Maybe until you can confidently say it without quotes, it would be better to read but not advise.
-=-...and yet I find value in how Steiner thinks about children sometimes. So not sure what I should and shouldn’t post…..-=-
I hope you will find so much confidence from things in this discussion and in related links that you feel less need for Steiner, or for any school-related ideas.
The other post has links to information about the group.
Sandra
Joyce Fetteroll
It’s interesting how little John Holt is mentioned in unschooling discussions. He named the idea. He did the research that birthed the idea. Yet his name rarely gets mentioned. Some unschoolers might even ask, “Who?”
But in some ways it’s good that John Holt isn’t brought up. We’re not filtering what we see through what John Holt told us to see. We’re looking directly at our kids. We’re asking, “Are they happy? What is troubling them? What do they want? What can I change to help them?”
What gets in the way of so many new unschooling parents is unreasonable expectations. They think kids must learn to read, spell, do math by a certain age, do chores, do what they’re told, not eat more sugar than Mom thinks is right, bathe and sleep when Mom wants … They think unschooling parents have a magical way of getting kids to do those.
Some parent expectations come from how they were parented. Some come from school. Some come from friends and other parents. Some are accepted as truths just because the message is ubiquitous.

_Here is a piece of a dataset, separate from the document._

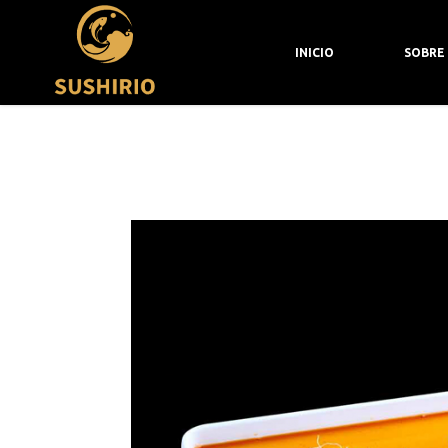
C. Héroe de Sostoa, 8, local 14, Distrito Centro
INICIO
SOBRE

For unschooling to flourish, parents need to look directly at their kids. What does *this* child need? What is *this* child reaching for? If a resource helps a parent let go of unreasonable expectations and look directly at their child, then that’s supportive of creating a learning environment. If a resource helps a parent understand their child better, that’s a good thing *if* it removed a barrier to directly looking at their child. It’s not a good thing if it puts a new filter between parent and child. (It’s funny how parents who fear TV see addiction in their children. When they let go of their fear, they see engagement.)
Where does Steiner fall? Maybe for some it’s the first. But the problem is that it’s just as likely, if not more so, to be the second. Which is why it’s not a good unschooling resource. (People can get goofy ideas even from good unschooling resources! ;-) )
Helpful questions for unschooling parents are: What does my child need? What’s getting in my way of seeing what my child needs?
Joyce
Sandra Dodd
-=-Helpful questions for unschooling parents are: What does my child need? What’s getting in my way of seeing what my child needs?-=-
She also had written:
-=-It’s interesting how little John Holt is mentioned in unschooling discussions. He named the idea. He did the research that birthed the idea. Yet his name rarely gets mentioned. Some unschoolers might even ask, “Who?”-=-
20+ years ago, he was mentioned much more. He had only been dead a decade or so, and Growing Without Schooling was still in print. Many of us had younger children.
I mentioned him in those days, anyway.
But as our kids got older, and we expanded and clarified what radical (serious, fulltime) unschooling would be (I, and several of those who were in this group and the groups that led up to this one), we went beyond where John Holt was. And honestly, anyone who ever had a child went beyond where the childless, unmarried, but taught for a short while John Holt was, in parenting. He saw unschooling as a cool version of The Open Classroom that families could do at home. But he visited children, he didn’t live with any.
The best resource new unschoolers have is the experience of those who unschooled thoughtfully, seriously, without giving up or chickening out, who found ways to make their lives joyful and rich and (in best cases) seemingly effortless—for the children and parents as well.
We can’t promise it will happen in every family, but we know it can happen in lots of them. It doesn’t “just happen,” though. It takes some work, and some change.
And those who have been helping others for a long time (many, in this group, have done that) have seen failures, and we recognize warning signs of veering toward a cliff instead of down into the valley where it gets easier. And we recognize the one-foot-in-school posture that keeps unschooling from getting started in the first place.